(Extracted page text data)
•••

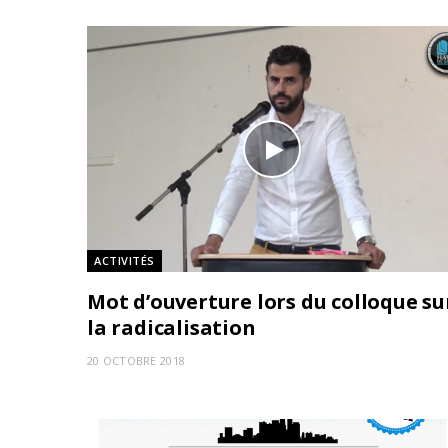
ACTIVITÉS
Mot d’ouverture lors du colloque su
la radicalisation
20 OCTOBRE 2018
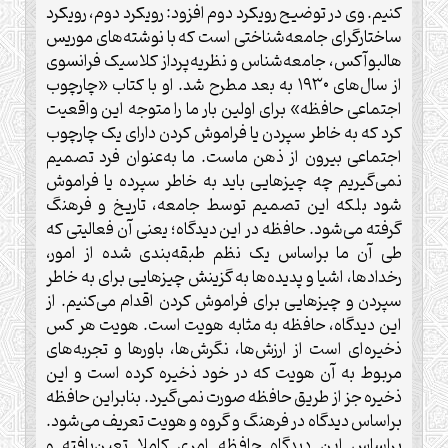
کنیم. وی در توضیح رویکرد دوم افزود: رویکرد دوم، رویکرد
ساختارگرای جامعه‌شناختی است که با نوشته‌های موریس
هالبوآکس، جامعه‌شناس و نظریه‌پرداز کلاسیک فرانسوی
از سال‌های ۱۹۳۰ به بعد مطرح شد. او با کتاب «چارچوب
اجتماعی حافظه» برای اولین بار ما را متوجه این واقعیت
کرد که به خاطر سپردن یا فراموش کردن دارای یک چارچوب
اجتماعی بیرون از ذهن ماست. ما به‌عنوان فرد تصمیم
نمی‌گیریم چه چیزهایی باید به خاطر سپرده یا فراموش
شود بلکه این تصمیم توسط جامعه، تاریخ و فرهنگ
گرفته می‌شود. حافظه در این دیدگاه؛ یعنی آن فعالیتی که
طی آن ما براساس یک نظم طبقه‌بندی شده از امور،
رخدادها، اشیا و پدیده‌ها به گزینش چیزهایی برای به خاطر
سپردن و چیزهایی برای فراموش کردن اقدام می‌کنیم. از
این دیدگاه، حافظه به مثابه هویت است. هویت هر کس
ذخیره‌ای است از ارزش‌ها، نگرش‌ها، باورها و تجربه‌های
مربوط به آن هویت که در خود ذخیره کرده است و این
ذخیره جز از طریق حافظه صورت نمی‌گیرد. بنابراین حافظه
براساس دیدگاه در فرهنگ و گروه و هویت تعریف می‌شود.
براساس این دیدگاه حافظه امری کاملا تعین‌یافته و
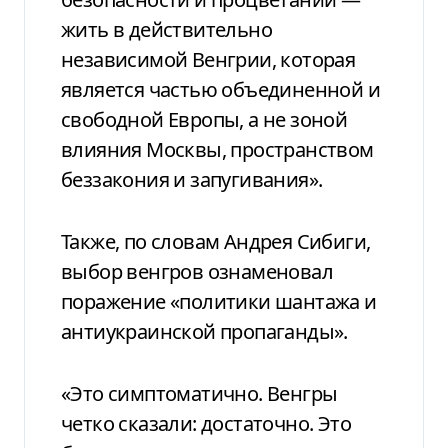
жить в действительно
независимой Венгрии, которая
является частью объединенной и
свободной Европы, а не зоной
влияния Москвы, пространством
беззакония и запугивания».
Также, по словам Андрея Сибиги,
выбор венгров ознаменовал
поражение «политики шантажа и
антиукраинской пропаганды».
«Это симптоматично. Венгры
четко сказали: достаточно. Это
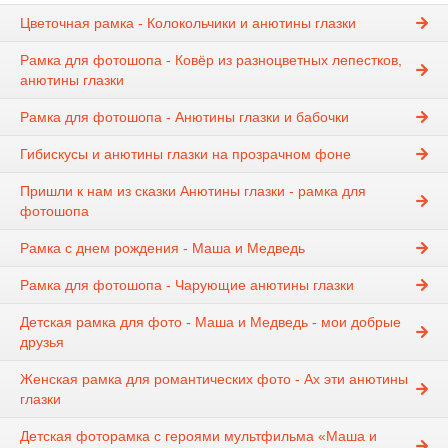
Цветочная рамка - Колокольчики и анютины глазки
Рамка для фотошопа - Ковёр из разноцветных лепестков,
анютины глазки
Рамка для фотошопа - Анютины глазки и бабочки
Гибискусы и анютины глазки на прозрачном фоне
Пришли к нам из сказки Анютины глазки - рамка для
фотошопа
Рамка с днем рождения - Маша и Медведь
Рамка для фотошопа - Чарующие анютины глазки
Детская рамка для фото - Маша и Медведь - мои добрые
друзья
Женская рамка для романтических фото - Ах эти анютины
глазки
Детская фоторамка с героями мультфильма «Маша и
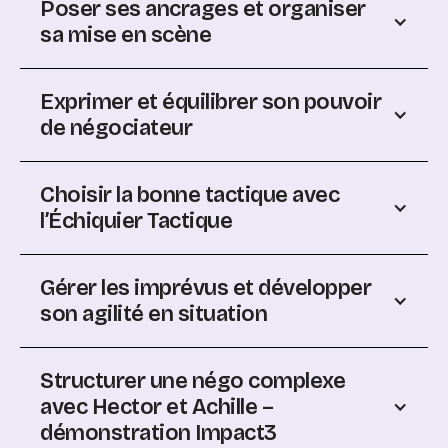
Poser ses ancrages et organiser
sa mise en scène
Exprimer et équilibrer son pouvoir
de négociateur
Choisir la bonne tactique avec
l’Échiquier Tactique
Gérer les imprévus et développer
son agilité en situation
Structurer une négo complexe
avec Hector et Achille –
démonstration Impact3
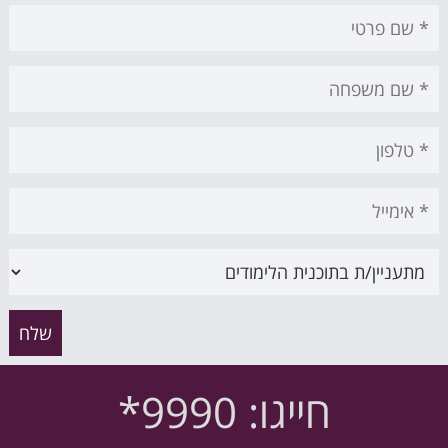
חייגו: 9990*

•••

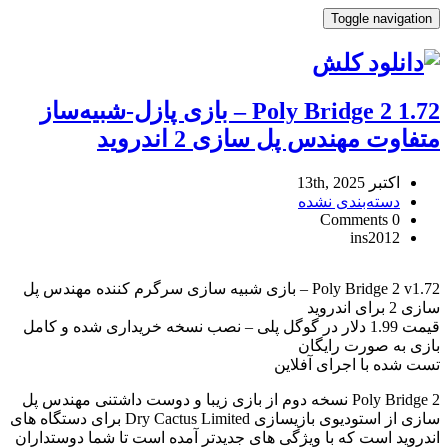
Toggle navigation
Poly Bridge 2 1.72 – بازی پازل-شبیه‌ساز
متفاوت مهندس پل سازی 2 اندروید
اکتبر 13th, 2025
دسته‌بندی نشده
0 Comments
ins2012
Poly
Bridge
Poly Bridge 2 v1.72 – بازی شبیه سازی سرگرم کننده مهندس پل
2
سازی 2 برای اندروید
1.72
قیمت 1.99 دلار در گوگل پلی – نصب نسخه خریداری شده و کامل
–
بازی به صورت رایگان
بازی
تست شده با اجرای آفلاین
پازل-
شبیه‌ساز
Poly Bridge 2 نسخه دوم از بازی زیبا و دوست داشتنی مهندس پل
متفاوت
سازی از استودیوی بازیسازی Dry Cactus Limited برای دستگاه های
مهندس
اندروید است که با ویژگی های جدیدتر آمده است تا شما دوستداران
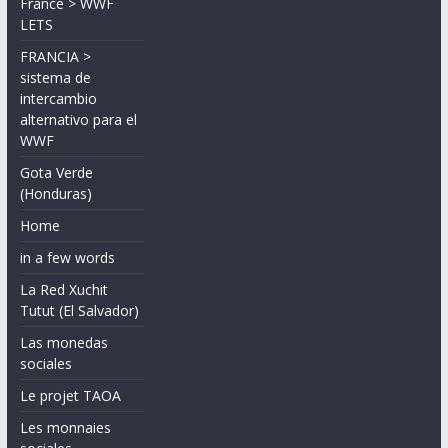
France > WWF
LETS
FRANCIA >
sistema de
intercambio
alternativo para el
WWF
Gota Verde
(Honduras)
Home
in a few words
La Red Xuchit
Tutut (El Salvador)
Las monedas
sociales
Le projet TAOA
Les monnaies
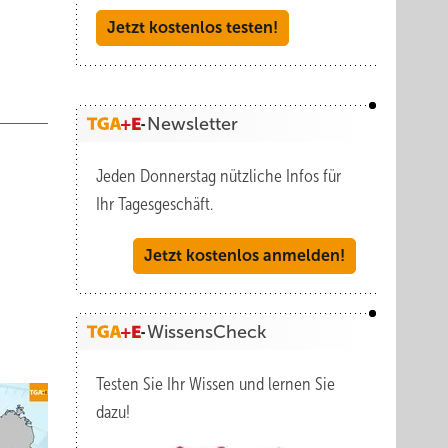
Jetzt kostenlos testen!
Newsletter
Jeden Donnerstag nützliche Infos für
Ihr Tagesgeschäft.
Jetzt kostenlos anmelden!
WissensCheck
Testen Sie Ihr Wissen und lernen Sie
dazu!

•••

• Work to be completed: Copy out every line of the data that includes the word "دیدگاه".

• Your solution:
گرفته می‌شود. حافظه در این دیدگاه؛ یعنی آن فعالیتی که
این دیدگاه، حافظه به مثابه هویت است. هویت هر کس
براساس دیدگاه در فرهنگ و گروه و هویت تعریف می‌شود.
براساس این دیدگاه حافظه امری کاملا تعین‌یافته و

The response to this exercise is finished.